July 13, 2015
Email remains the preferred way corporate teams stay in touch, but there is a widening technological gap between the generations. Although it remains the most widely used form of communication (87 percent) email also has the greatest potential to cause misunderstanding in nearly half (49 percent) of teams. The survey from EF Corporate Solutions of over 800 executives based in Brazil, China, France, Germany, Middle East, Russia, UK and US, indicated that a primary cause for conflict stems from language barriers (39 percent) but 45 percent said there are also barriers to communication between associates over 50 and under 30 in the way they use technology. Respondents also suggest that email has the potential to cause ‘information overload’ and teams can suffer from a lack of interaction when it is the preferred communication method.
Yet it was also revealed that email can be an effective tool for less confident members of a group to share their ideas when they might not be inclined to share their thoughts face to face, particularly if language is an issue.
“Virtual teams are the norm for most multinational businesses today,” said Peter Burman, President of EF Corporate Solutions.
“But what’s clear from the research is that most companies are failing to pick the right tools for the right job – and this is hindering their ability to communicate effectively.”
While email is the default tool for businesses, misunderstandings will always exist unless teams find better ways to understand each other, like a common language of business argues Burman. “The fact that face-to-face and Skype meetings provide a lot of clarity shows that people still love to connect, see each other’s expressions and body language,” he added.
The report covers trends, barriers and success strategies for collaboration in global virtual teams, including the widening generational gap between the youngest and oldest employees in the modern workplace.
“We’re in a unique position now, where Millennials, Generation X and Baby Boomers are all in the workforce at the same time.
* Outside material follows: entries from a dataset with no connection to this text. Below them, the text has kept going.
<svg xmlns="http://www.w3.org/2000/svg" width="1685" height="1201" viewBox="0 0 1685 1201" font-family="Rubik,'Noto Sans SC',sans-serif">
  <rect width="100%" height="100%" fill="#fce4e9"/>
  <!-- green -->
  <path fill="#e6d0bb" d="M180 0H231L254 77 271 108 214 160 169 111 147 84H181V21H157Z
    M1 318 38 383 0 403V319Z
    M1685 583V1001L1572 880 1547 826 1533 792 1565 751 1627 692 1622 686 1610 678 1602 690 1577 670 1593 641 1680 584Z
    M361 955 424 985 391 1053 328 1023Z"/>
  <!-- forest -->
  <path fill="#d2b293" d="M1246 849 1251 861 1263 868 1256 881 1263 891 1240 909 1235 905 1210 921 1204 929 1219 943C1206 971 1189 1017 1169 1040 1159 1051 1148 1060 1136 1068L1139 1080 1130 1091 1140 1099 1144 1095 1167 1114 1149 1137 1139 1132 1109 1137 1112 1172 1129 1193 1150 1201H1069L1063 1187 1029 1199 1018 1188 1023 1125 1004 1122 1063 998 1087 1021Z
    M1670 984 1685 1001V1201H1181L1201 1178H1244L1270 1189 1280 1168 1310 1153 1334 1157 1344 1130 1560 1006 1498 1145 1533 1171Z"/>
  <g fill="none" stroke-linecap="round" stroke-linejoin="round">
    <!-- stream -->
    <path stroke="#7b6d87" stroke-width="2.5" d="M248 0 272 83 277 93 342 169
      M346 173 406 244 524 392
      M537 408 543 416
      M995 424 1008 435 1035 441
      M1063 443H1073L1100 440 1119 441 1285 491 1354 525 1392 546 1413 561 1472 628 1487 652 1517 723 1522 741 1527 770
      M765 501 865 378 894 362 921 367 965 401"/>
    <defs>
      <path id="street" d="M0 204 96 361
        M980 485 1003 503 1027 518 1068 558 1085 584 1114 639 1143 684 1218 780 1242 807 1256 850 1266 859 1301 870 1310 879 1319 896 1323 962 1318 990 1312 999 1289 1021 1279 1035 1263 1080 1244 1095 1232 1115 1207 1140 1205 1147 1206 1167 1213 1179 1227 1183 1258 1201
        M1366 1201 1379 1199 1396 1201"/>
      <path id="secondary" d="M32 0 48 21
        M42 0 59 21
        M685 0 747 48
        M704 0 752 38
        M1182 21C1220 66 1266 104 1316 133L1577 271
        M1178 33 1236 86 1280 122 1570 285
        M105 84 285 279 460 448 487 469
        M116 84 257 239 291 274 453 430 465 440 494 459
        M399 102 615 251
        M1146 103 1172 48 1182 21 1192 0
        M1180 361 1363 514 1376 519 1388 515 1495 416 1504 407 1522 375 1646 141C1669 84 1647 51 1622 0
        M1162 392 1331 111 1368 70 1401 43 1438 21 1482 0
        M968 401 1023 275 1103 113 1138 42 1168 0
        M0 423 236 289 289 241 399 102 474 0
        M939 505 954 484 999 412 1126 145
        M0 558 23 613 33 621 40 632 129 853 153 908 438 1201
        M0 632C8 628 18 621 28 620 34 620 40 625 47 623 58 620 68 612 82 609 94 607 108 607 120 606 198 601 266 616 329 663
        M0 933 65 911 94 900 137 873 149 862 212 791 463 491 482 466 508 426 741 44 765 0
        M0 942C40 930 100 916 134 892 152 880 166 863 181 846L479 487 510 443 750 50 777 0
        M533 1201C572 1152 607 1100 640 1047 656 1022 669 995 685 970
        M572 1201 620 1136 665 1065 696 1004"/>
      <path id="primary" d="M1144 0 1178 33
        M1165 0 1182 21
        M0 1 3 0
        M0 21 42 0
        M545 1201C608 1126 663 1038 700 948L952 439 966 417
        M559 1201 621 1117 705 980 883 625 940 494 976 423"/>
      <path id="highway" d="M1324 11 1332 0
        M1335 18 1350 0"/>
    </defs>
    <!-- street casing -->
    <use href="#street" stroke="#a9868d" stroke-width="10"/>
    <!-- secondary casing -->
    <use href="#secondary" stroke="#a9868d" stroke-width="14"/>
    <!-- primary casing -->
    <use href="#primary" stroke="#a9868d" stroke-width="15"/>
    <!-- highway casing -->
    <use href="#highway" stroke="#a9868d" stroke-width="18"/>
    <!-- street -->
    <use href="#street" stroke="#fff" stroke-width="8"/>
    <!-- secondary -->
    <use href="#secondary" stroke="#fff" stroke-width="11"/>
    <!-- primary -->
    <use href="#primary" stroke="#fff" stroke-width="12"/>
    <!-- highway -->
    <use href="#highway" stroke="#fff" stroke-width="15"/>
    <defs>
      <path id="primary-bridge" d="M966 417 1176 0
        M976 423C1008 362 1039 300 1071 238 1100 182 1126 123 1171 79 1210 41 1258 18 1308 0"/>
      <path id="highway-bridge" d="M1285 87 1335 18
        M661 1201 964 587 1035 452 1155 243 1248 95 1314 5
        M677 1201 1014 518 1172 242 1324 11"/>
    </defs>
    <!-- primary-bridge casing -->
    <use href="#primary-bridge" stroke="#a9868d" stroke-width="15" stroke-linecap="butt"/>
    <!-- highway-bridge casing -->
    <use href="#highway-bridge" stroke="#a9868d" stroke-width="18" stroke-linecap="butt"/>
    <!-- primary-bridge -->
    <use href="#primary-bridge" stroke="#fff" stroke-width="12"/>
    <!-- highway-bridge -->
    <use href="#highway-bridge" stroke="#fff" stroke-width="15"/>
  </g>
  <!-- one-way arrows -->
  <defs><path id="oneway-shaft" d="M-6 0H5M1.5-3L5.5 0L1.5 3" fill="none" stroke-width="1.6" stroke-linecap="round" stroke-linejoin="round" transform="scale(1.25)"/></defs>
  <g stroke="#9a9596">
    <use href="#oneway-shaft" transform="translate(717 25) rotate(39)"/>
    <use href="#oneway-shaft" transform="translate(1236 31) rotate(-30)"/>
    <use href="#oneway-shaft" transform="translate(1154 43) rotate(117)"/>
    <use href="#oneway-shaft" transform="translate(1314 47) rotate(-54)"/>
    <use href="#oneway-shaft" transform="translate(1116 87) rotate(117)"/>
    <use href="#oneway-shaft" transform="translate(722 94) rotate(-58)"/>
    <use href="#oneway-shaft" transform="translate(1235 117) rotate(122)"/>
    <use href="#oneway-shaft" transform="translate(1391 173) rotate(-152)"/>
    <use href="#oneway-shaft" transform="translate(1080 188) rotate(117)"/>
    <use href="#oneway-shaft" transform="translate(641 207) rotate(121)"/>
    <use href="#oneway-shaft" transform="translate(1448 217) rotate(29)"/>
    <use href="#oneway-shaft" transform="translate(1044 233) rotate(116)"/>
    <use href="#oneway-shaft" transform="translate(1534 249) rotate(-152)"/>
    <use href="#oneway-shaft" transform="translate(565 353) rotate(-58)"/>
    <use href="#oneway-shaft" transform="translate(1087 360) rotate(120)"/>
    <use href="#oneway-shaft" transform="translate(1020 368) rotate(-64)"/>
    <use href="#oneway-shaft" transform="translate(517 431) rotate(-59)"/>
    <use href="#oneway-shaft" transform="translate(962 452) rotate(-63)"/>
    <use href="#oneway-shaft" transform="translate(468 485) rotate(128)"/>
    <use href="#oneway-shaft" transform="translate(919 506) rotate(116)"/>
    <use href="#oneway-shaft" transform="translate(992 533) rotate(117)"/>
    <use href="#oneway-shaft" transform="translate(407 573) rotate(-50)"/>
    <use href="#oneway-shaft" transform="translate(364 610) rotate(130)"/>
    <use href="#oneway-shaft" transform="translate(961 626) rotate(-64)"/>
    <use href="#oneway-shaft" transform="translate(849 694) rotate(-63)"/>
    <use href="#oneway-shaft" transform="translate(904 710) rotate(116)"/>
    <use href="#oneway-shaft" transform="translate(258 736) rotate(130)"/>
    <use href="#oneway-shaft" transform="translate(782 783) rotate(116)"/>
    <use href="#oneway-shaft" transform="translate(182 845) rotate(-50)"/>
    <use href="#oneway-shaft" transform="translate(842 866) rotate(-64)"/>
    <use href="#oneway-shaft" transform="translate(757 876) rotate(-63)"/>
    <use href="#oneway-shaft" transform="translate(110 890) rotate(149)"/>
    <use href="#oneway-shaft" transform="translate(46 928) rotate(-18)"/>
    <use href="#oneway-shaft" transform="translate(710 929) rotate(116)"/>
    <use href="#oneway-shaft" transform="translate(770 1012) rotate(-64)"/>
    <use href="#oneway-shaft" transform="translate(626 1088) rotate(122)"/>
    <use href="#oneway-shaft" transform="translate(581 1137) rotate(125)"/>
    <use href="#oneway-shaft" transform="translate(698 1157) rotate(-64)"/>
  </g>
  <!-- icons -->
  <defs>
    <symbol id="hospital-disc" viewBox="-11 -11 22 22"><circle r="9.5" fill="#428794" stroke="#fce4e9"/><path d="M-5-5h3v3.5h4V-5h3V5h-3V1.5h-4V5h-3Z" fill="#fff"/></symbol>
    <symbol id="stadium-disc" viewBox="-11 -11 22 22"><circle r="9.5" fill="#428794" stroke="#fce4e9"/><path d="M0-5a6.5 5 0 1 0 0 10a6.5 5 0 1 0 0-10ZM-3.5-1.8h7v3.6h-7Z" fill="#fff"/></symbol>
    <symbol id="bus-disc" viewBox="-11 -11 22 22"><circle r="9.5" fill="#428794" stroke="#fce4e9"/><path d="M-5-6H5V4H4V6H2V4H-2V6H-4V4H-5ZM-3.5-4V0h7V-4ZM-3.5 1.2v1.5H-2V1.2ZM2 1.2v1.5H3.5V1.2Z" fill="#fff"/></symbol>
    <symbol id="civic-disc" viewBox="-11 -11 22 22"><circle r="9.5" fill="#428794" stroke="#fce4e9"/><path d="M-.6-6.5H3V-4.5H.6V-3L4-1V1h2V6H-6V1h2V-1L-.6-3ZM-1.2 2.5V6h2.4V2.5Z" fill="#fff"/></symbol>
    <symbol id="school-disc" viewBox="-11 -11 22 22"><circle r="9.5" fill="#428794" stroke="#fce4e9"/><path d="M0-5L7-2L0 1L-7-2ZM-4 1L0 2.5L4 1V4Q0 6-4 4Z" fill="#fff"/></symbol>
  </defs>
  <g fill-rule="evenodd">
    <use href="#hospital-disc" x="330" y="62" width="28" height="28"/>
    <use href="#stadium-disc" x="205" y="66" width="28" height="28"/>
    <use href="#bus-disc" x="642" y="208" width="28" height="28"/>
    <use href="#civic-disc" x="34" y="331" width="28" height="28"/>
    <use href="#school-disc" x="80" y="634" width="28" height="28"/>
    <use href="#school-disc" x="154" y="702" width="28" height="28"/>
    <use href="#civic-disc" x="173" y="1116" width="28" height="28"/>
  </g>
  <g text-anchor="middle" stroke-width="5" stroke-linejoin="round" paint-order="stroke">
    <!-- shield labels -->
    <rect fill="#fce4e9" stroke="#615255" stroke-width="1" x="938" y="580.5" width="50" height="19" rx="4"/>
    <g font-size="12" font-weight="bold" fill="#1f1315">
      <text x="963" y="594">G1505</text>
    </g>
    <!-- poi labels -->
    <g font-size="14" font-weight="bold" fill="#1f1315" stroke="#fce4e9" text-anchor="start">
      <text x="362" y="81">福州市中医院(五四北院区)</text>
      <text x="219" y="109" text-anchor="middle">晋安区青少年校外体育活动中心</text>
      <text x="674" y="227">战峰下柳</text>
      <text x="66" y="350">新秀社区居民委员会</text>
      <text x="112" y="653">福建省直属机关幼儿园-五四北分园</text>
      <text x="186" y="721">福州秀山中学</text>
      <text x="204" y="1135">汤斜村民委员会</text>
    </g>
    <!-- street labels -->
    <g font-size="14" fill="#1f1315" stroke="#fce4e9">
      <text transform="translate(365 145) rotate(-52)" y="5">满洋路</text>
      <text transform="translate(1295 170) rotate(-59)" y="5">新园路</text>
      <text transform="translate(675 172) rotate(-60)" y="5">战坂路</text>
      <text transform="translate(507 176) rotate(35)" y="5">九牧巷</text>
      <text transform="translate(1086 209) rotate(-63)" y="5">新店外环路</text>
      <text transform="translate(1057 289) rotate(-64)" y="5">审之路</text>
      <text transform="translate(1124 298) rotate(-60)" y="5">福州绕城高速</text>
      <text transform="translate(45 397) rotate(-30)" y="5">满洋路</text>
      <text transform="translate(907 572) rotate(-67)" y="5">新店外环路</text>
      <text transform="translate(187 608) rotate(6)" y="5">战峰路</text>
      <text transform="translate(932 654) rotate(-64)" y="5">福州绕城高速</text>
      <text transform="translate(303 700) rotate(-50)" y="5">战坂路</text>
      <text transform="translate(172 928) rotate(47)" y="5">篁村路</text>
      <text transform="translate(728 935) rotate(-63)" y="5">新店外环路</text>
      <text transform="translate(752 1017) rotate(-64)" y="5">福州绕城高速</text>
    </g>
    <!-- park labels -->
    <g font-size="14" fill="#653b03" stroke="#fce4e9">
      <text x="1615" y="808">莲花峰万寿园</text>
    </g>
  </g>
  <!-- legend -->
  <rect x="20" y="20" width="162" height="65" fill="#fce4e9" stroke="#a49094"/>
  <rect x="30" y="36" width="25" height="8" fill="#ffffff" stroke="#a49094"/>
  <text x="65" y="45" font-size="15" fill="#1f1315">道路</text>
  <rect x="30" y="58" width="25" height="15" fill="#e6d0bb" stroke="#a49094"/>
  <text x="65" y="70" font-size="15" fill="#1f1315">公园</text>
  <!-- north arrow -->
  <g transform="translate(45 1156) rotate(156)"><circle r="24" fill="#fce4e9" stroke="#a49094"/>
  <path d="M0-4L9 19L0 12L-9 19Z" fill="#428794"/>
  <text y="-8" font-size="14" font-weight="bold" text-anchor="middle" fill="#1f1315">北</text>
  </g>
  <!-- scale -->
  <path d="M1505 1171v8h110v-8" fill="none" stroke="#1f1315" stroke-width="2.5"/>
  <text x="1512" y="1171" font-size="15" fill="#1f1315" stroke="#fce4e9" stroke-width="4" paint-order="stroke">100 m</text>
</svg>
While there have always been generational gaps in the workplace, it’s now more important than ever to learn how to manage these differences in thinking as workforce retention is a priority in our post-recessionary environment. There’s a lot of potential here to turn conflicting ideas into opportunities,” Mr. Burman said, referring to the report’s findings on the positive nature of ‘good conflict’ arising from diversity in the workplace, which encourages differences of opinion to ultimately lead to creative new ideas.